All of the flowers without any of the mayhem! That’s the 3.4-mile, lightly trafficked Sidewinder/Upper Aliso Canyon Loop Trail in Chino Hills State Park. The trail starts off on the popular (meaning crowded) Upper Aliso Canyon Trail. Looking up into the hills, you can see patches of bright orange California poppies, and quite possibly some cottontail rabbits as you hike through the park’s grasslands. After three-quarters of a mile, you’ll reach the turnoff for the Sidewinder Trail. The trail is overgrown in sections, but still easy to follow. It loops around the rolling green hillsides during the course of a whopping 364 feet of elevation gain, passing the occasional vista point overlooking the park, as well as more patches of poppies.
But poppies aren’t the only flowers you’ll see. Canterbury bells, lupine, sand verbena, desert lilies, sunflowers, and evening primrose all create a brilliant display no matter where you look. Sure, you could go join the mobs at a superbloom, but the Sidewinder Trail has something those places don’t: peace, quiet, and solitude. Keep left at both of the forks to complete the loop. After around 2 miles you’ll meet up again with the Upper Aliso Canyon Trail and then head back out the way you came, creating a lollipop loop. If you have extra time, add on any of the other forks, such as Bane Ridge or Raptor Ridge Trails. With so many interconnecting options, you can make the hike as long as you want.

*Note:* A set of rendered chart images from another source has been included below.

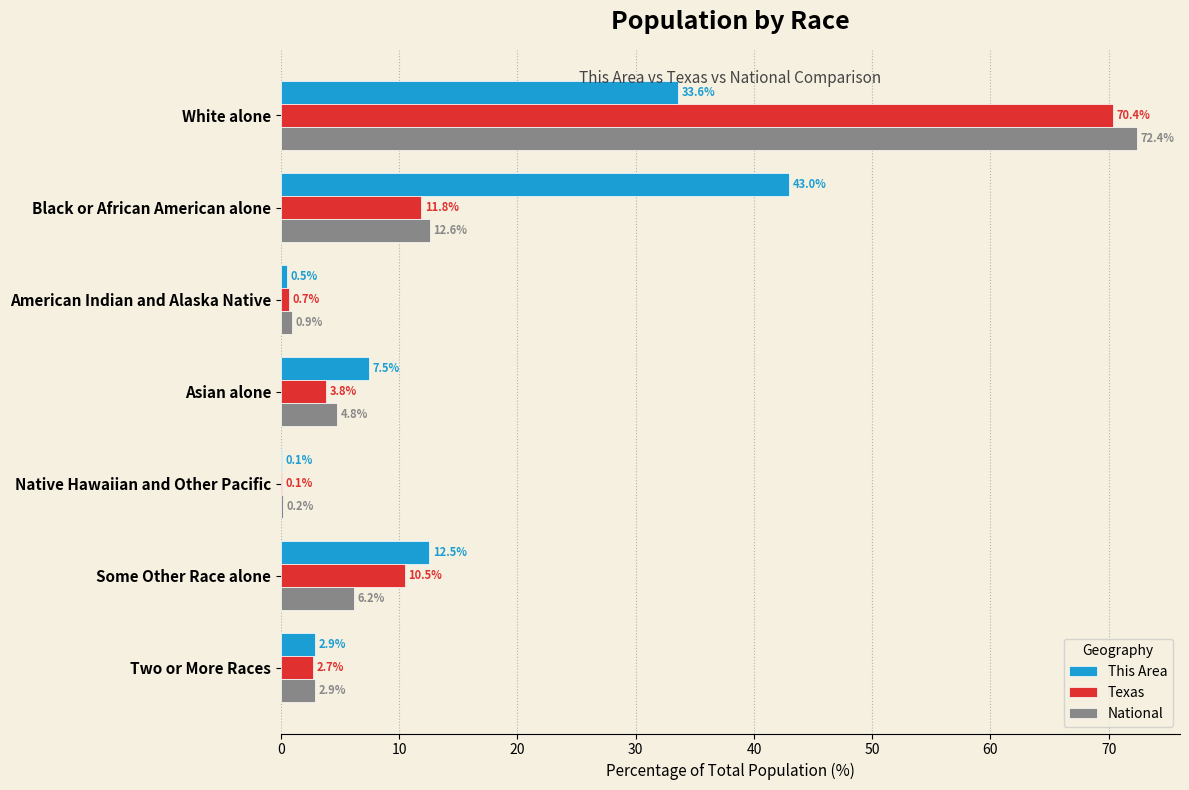

At which category is the sum across all series the highest?

White alone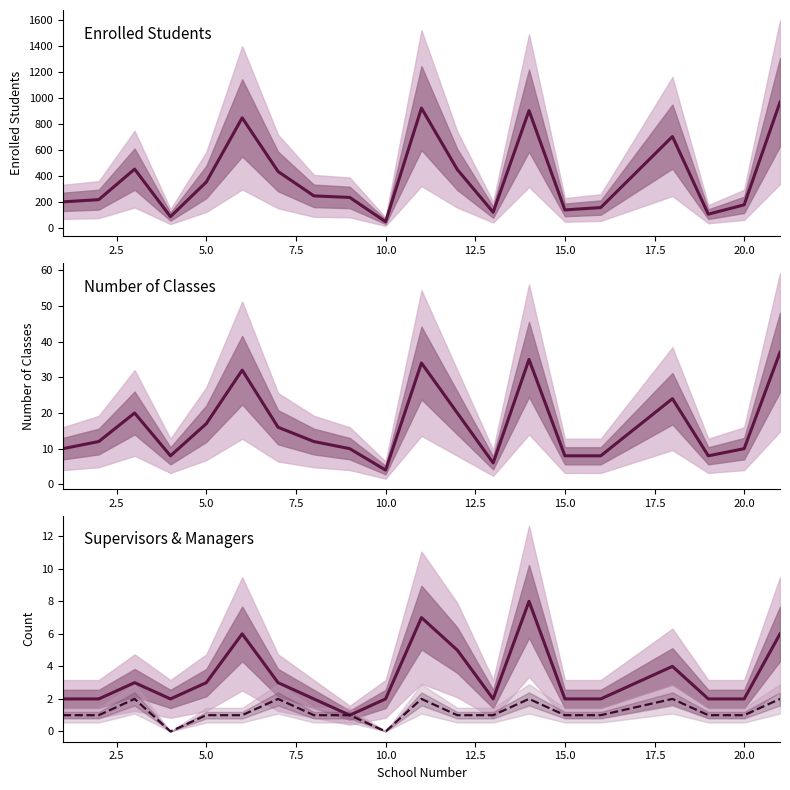

True or false: Shift Managers and Enrolled Students intersect in this chart.

False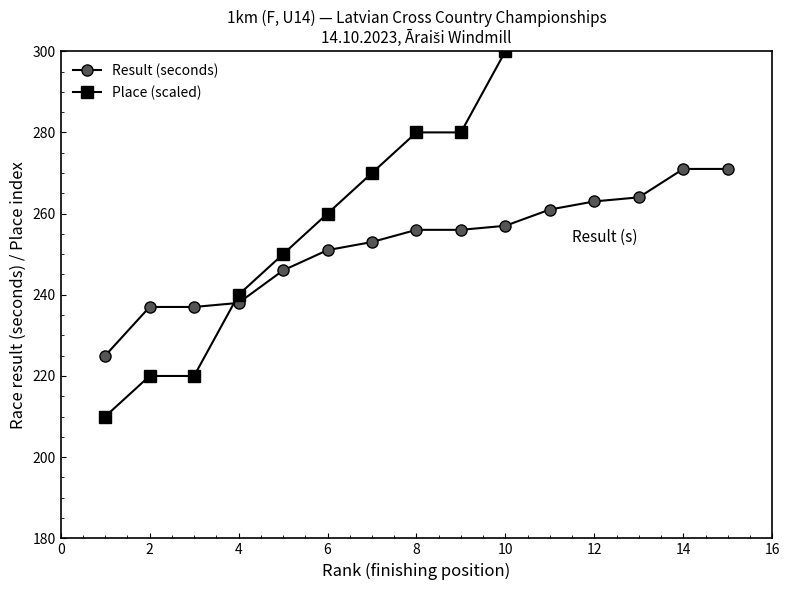

The Result (seconds) series shows 127 at 12. True or false?

False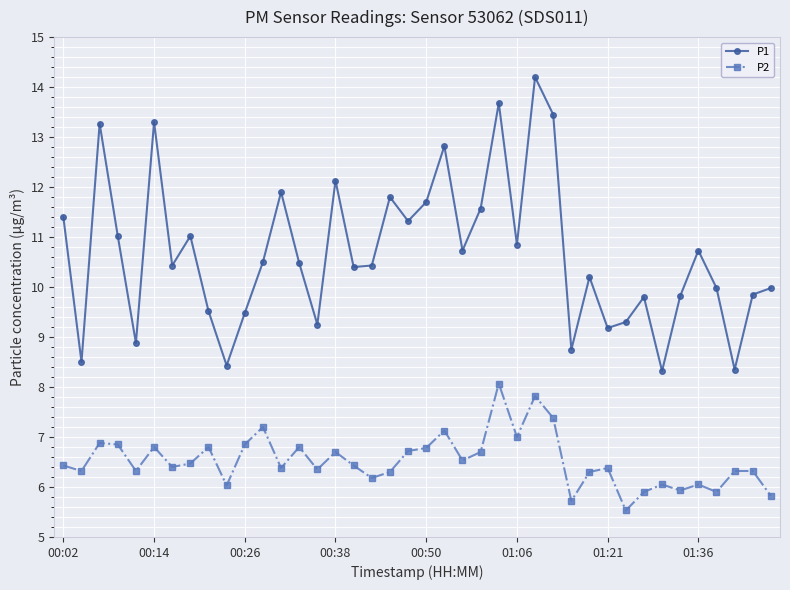

Rank the series by their maximum value, from highest to lowest.

P1, P2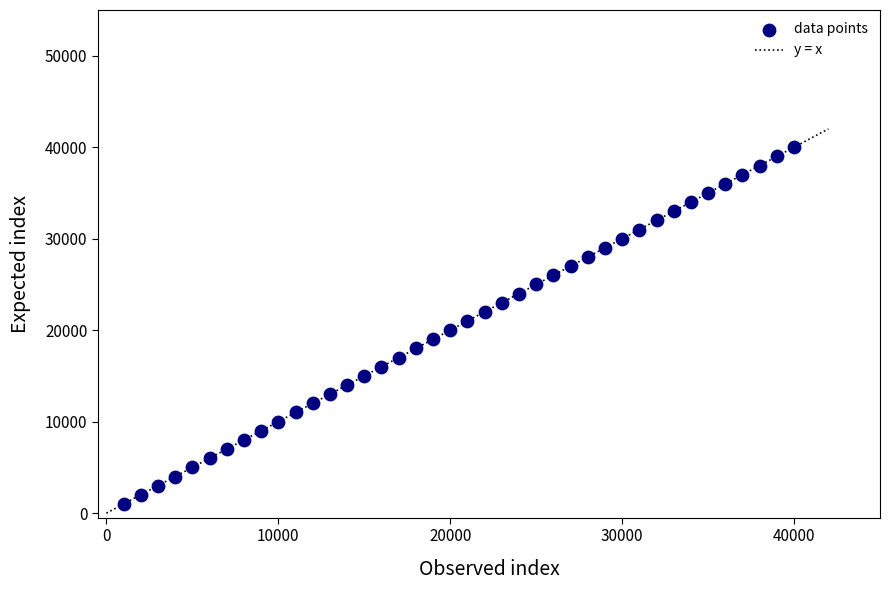

What is the range of Y values (max minus min)?

39000.0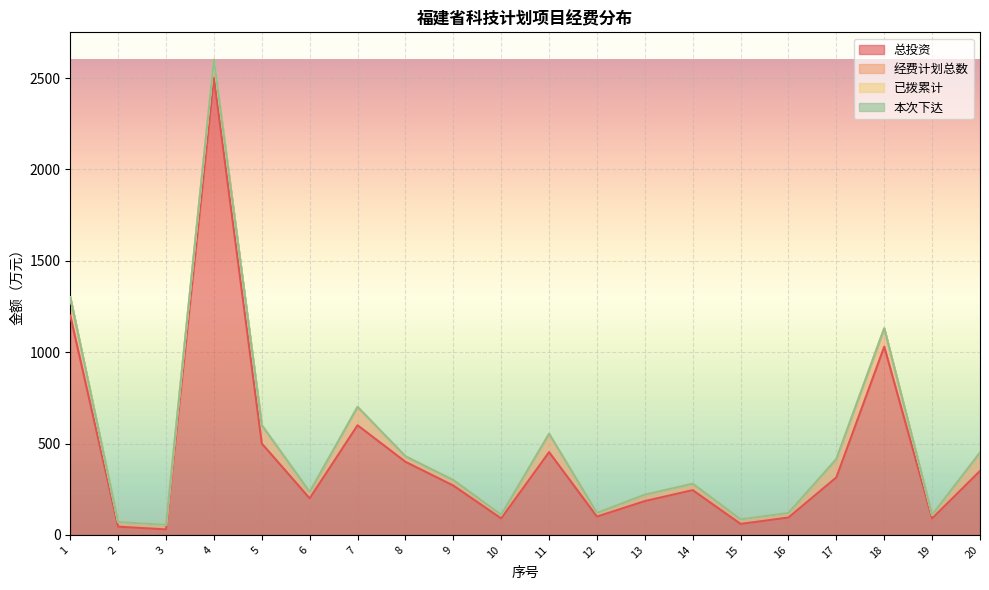

Reading left to right, extract all data points from this chart.

总投资: 1=1200.0	2=45.0	3=30.0	4=2500.0	5=500.0	6=200.0	7=600.0	8=400.0	9=270.0	10=90.0	11=453.0	12=100.0	13=185.0	14=245.0	15=60.0	16=95.0	17=314.8	18=1030.0	19=90.0	20=350.0
经费计划总数: 1=100.0	2=25.0	3=25.0	4=100.0	5=100.0	6=35.0	7=100.0	8=30.0	9=30.0	10=20.0	11=100.0	12=20.0	13=35.0	14=35.0	15=25.0	16=25.0	17=100.0	18=100.0	19=20.0	20=100.0
已拨累计: 1=0.0	2=0.0	3=0.0	4=0.0	5=0.0	6=0.0	7=0.0	8=0.0	9=0.0	10=0.0	11=0.0	12=0.0	13=0.0	14=0.0	15=0.0	16=0.0	17=0.0	18=0.0	19=0.0	20=0.0
本次下达: 1=0.0	2=0.0	3=0.0	4=0.0	5=0.0	6=0.0	7=0.0	8=0.0	9=0.0	10=0.0	11=0.0	12=0.0	13=0.0	14=0.0	15=0.0	16=0.0	17=0.0	18=0.0	19=0.0	20=0.0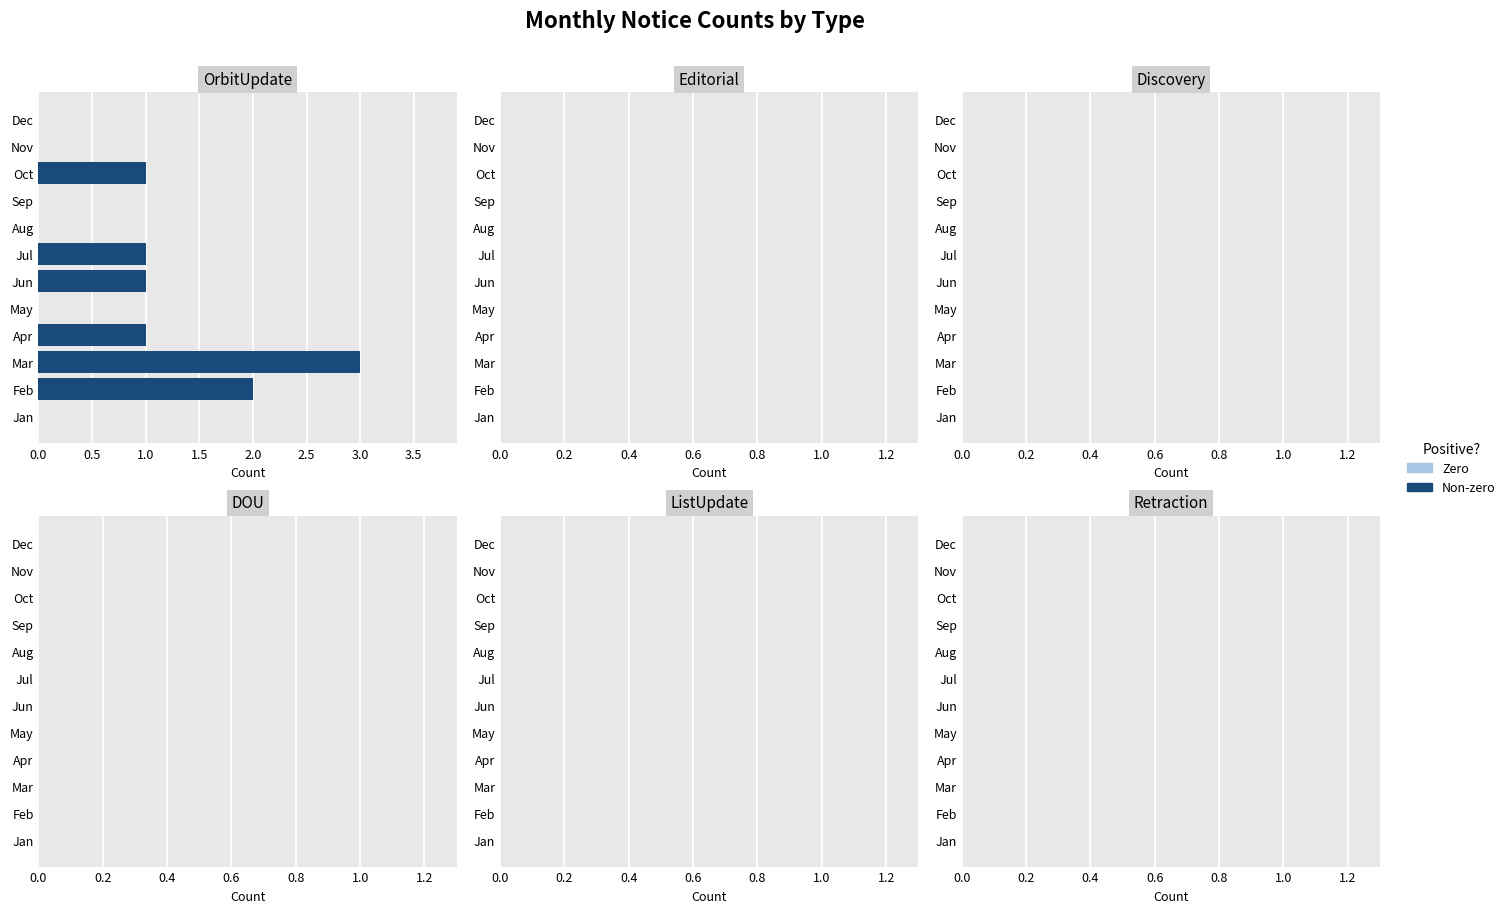

The chart shows a value of 1 at Apr. True or false?

True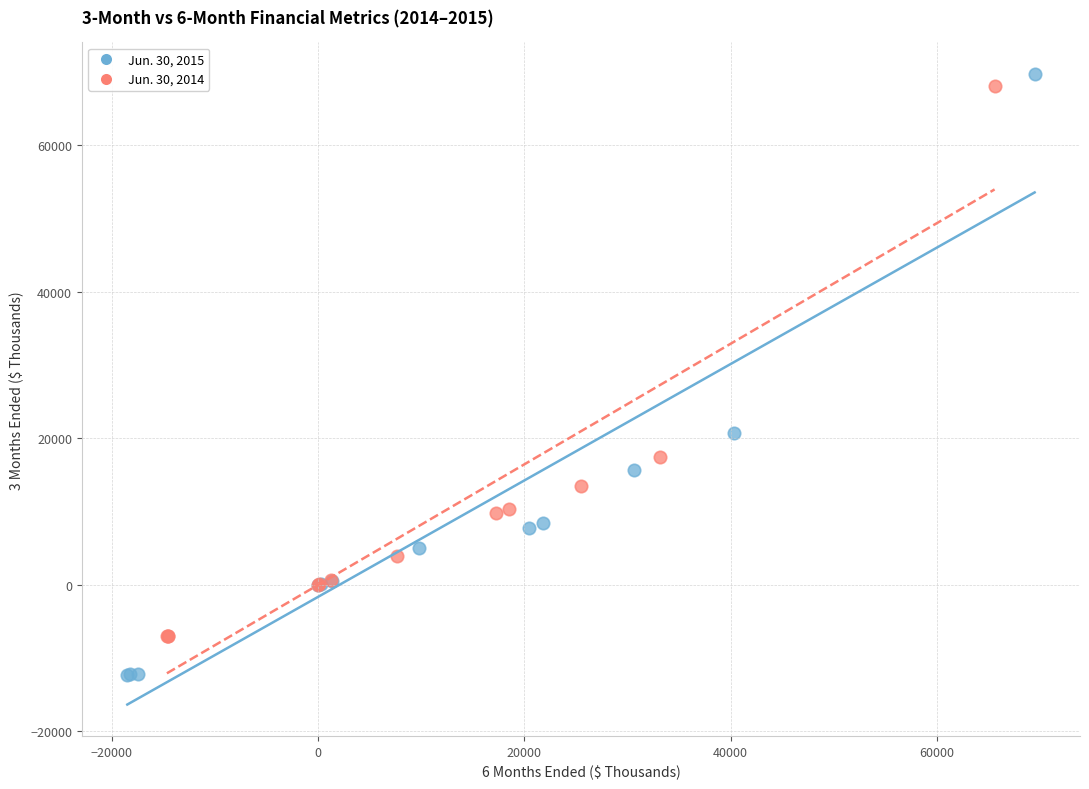

Which series has the widest spread of Y values?

Jun. 30, 2015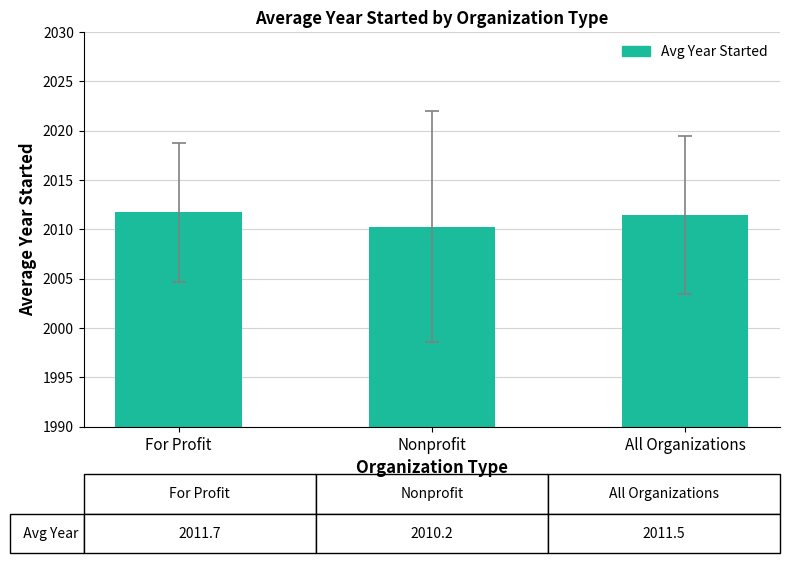

What is the sum of the values at All Organizations and Nonprofit?

4021.7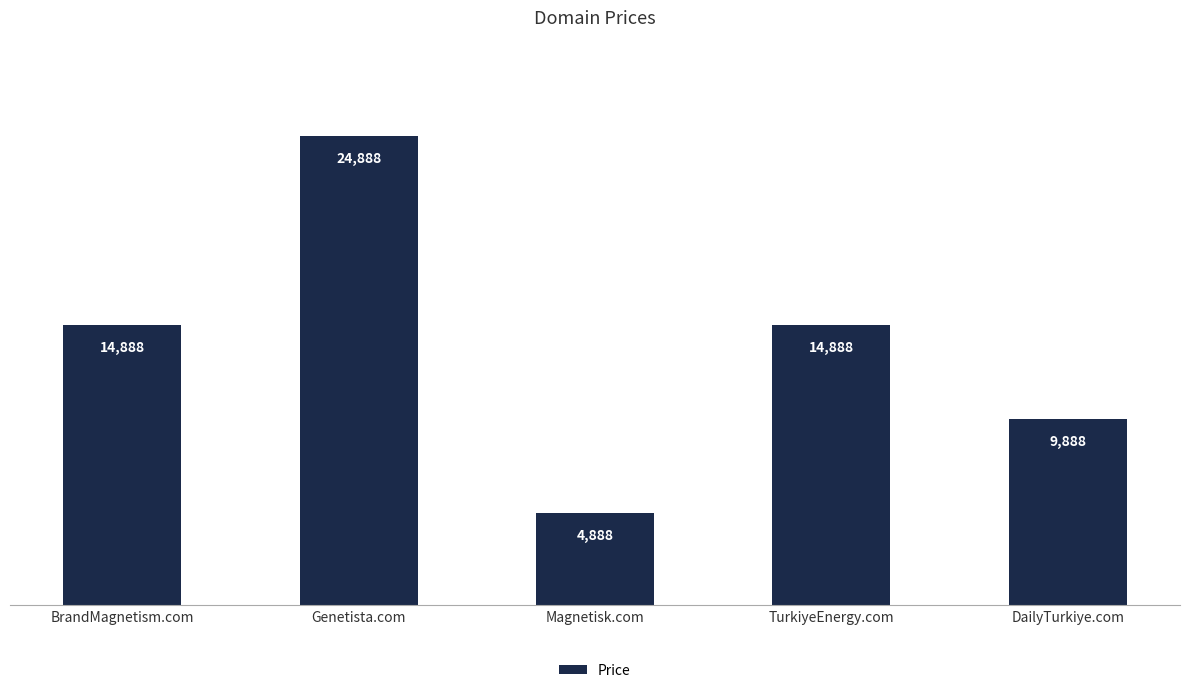

Count the values in the range 9888 to 14888.

3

Be sure to utilize the free park map on offer at the entrance station—it’s easy to get turned around on the park’s 90-plus miles of trails.
Chino Hills State Park is located off of the 71 freeway in Chino Hills. From the 71, exit Soquel Canyon Pkwy. and head west. Make a left on Elinvar Dr., then a left on Sapphire Rd. The park entrance will be on your right, on Bane Canyon Rd. Drive for a few minutes up a somewhat steep hill until you reach the entrance station. From there, continue for several more minutes until the road leads you into the parking area for the Rolling M Ranch and campground. The trailhead is at the far end of the parking lot. No dogs.